The question, of course, is why the Administration isn’t selling the plan like this. One answer, of course, is that it’s harder to explain the vagaries of marginal income tax rates and the calculation of taxable income than it is to just explain it in the manner the President did in his East Room Address today:
WASHINGTON — President Obama, drawing a contrast with what he called Republican trickle-down economics, called on Monday for temporarily extending the Bush-era tax cuts for people making less than $250,000 while letting the taxes of the wealthiest go up.
Leading Republicans promptly rejected that approach, saying that it would be a mistake to raise anyone’s taxes when the economy was so weak.
Flanked by supporters handpicked to represent the taxpayers — 98 percent of households and 97 percent of small businesses, Mr. Obama asserted — who would benefit from his approach, Mr. Obama said only a strong middle class, not an ever wealthier top rung, would foster economic growth.
“These tax cuts for the wealthiest Americans are also the tax cuts that are least likely to promote growth,” Mr. Obama said.

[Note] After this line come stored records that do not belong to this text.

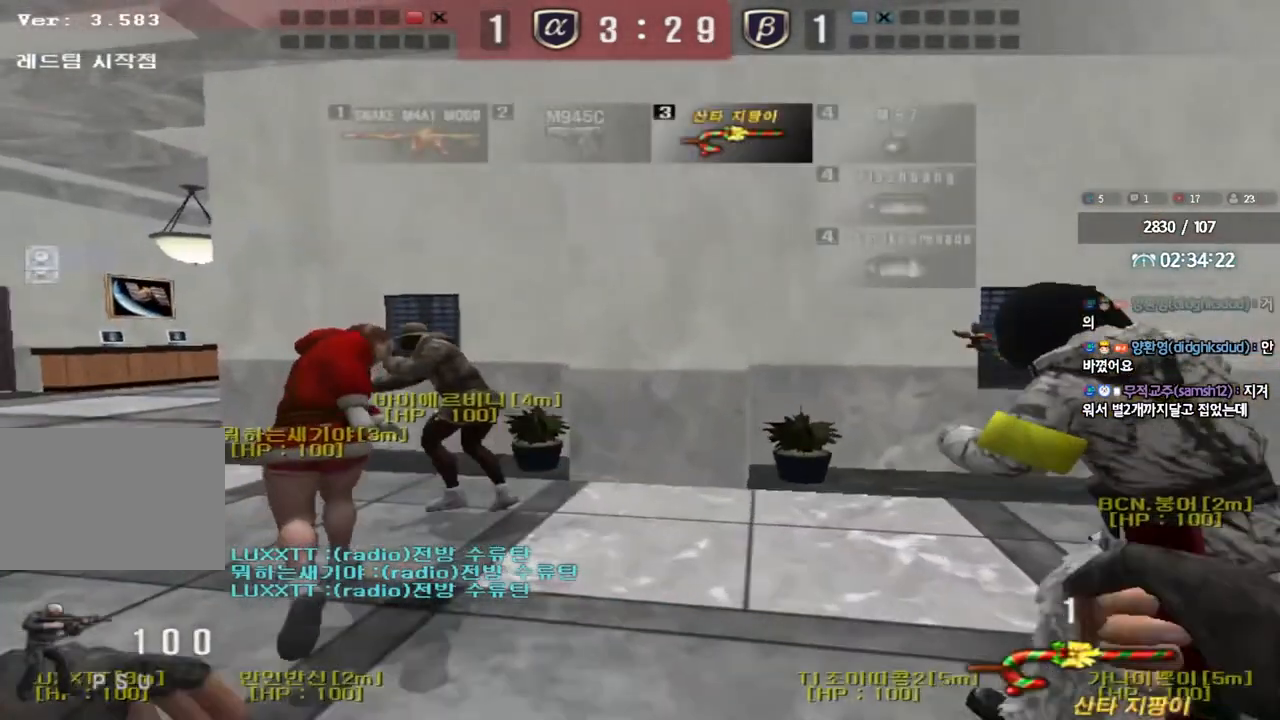
{"keys": ["a", "w"], "events": []}
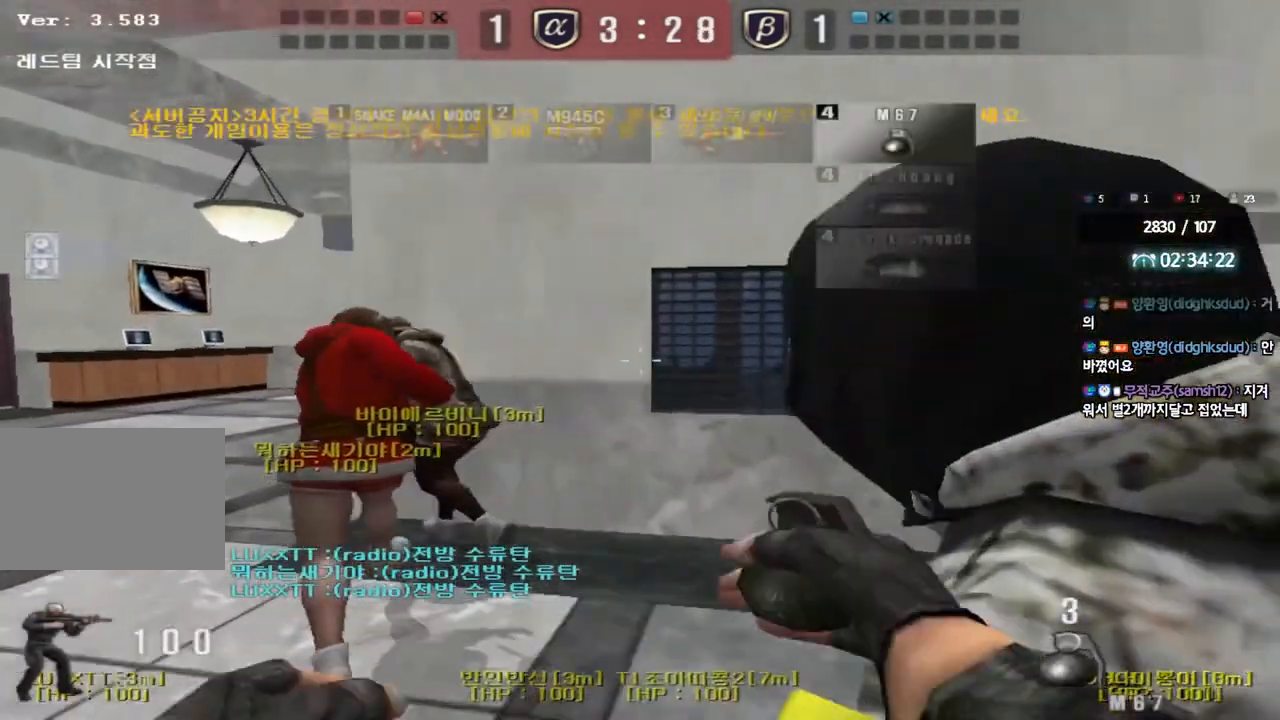
{"keys": ["a", "w"], "events": []}
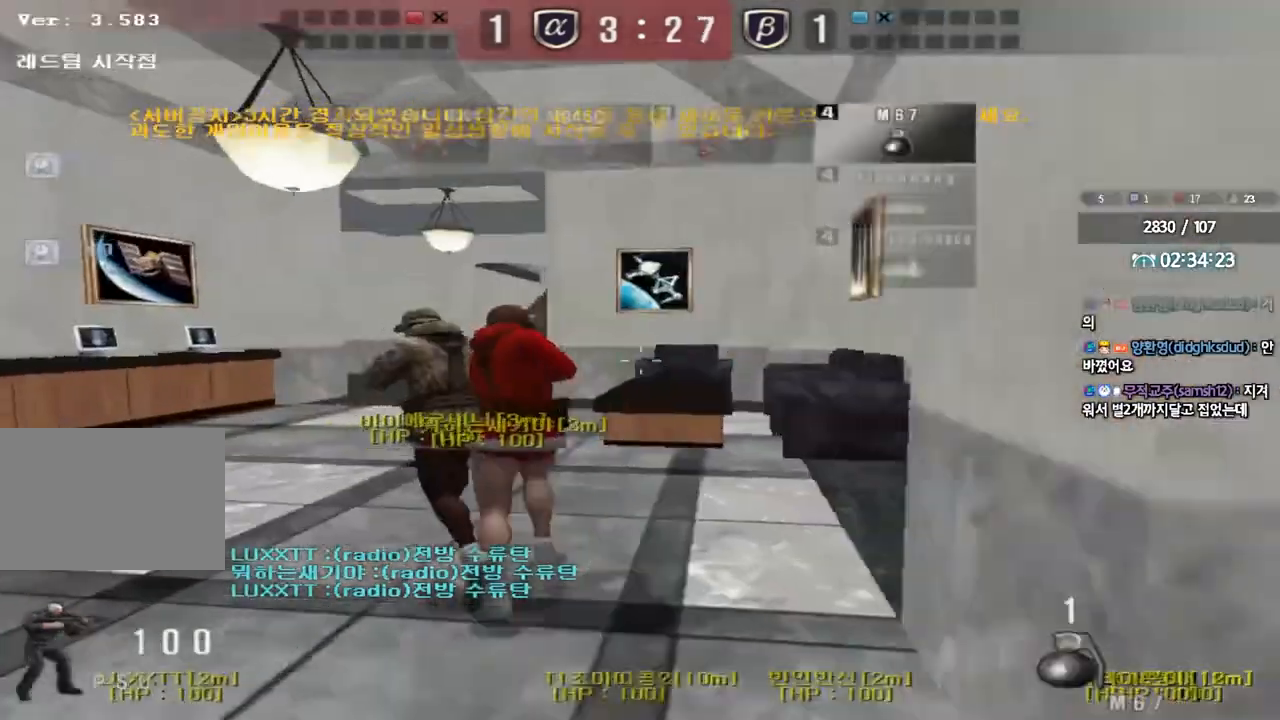
{"keys": ["d", "tab", "w"], "events": [[17, "a", "up"], [100, "d", "down"], [400, "tab", "down"]]}
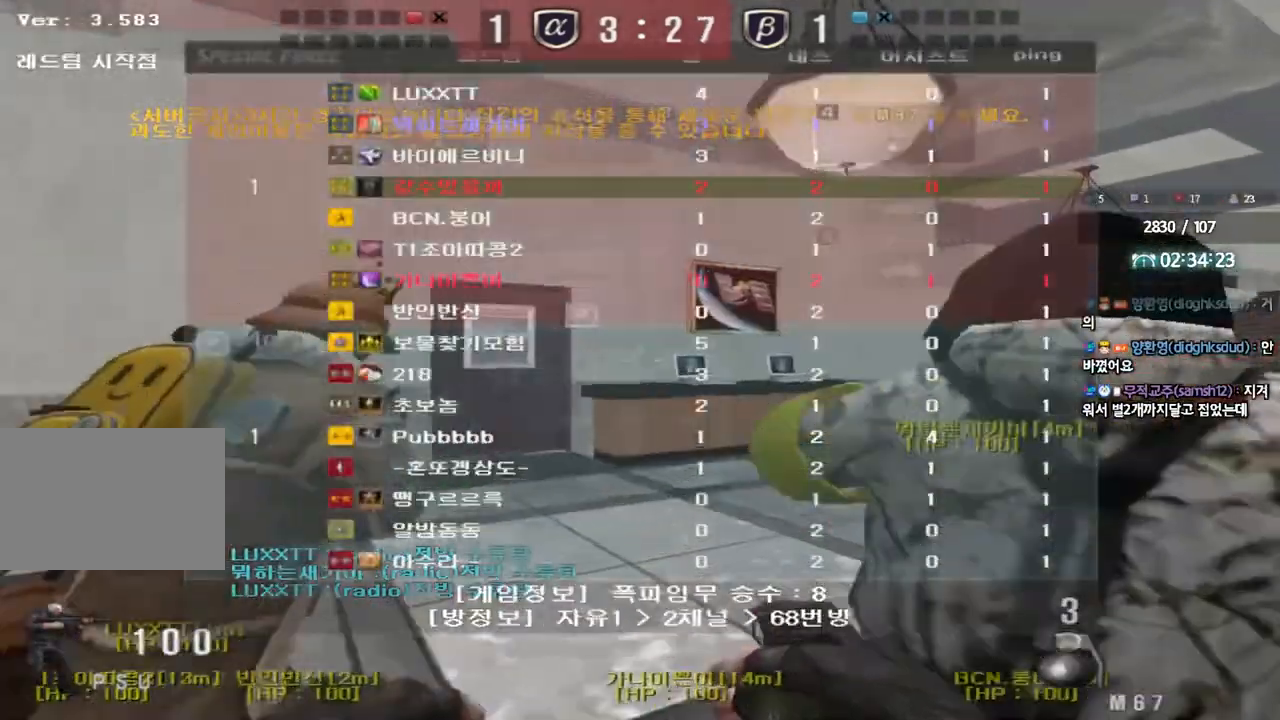
{"keys": ["d", "tab", "w"], "events": []}
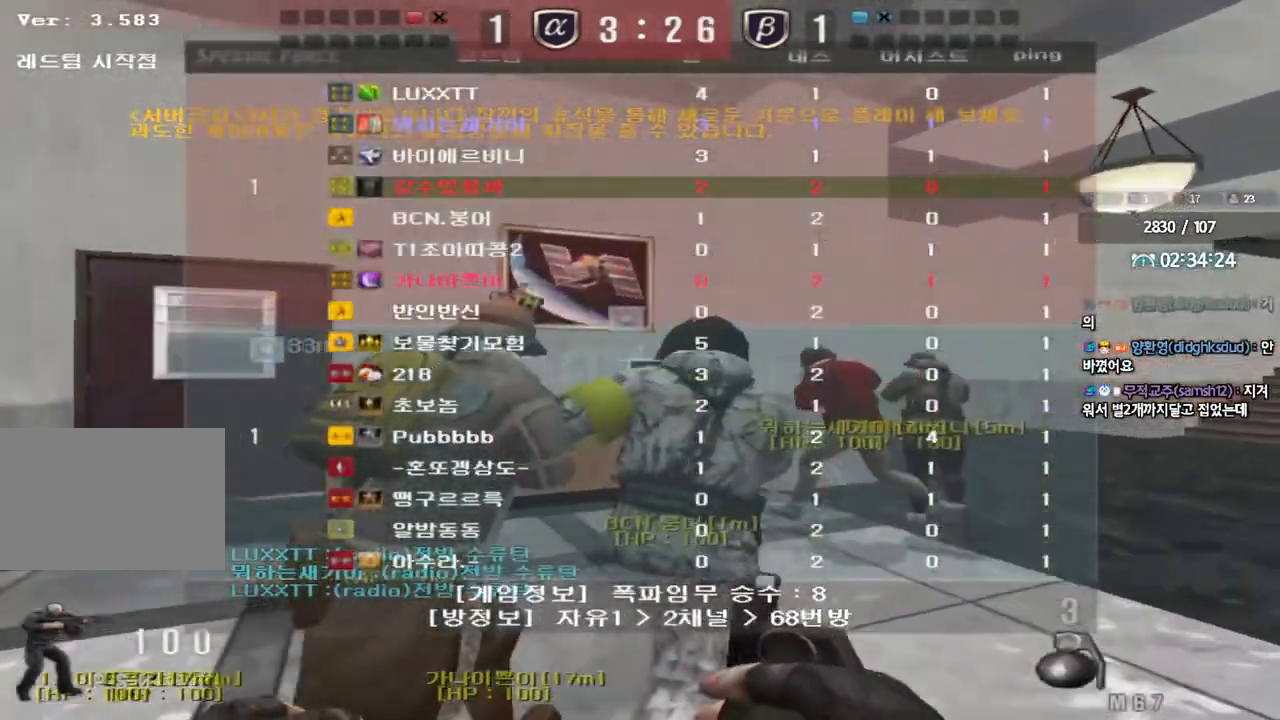
{"keys": ["d", "tab", "w"], "events": []}
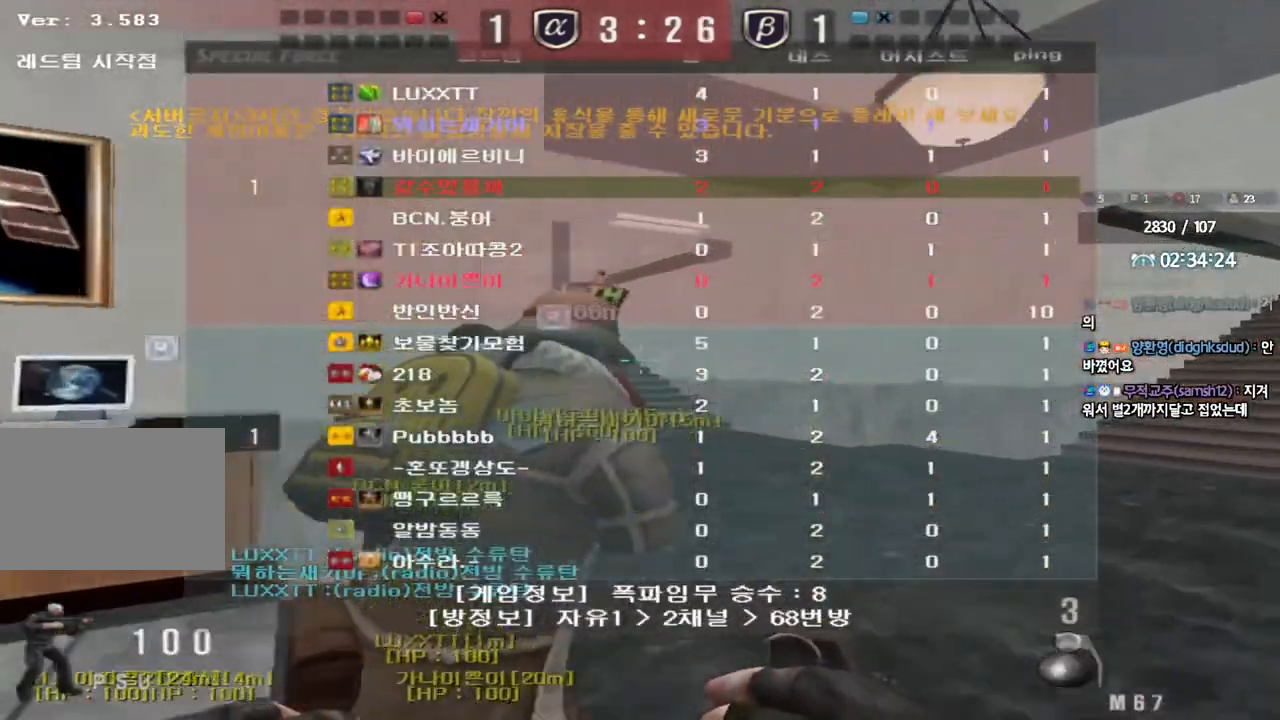
{"keys": ["d", "tab", "w"], "events": []}
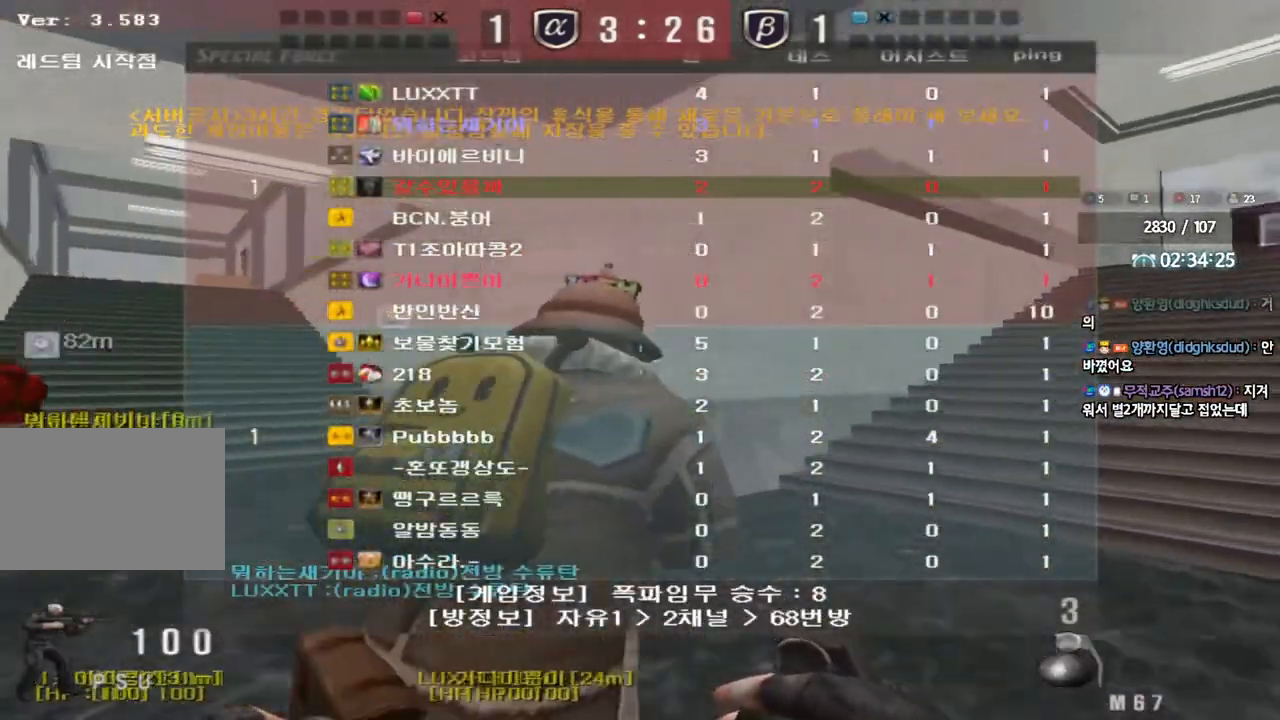
{"keys": ["d", "tab", "w"], "events": []}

“We don’t need more top down economics,” he said. “We have tried that theory. We have seen what happened. We can’t afford to go back to it.”
Additionally, though Amira has a theory as to why the Administration isn’t spinning this differently and I think he hits it right out of the park:
Normally, a president would want to publicize that he’s trying to cut taxes for everyone in the country. But Obama actually has an incentive this time to downplay the number of Americans who would benefit from his tax plan. His proposal is, at its heart, a political maneuver meant to force Mitt Romney to defend tax cuts for the wealthy. It’s more effective, then, for it to be seen as a cut solely for the middle class. The reality is that Obama’s proposal would also keep Warren Buffett’s taxes lower, if only a little bit.
In other words, this isn’t a real tax proposal and it isn’t meant to lead to legislation in Congress. It’s a political ploy related to the election. It may work in the end, but I’d be interested in seeing how things would go if a politician actually explained an issue like this honestly instead of engaging in class warfare.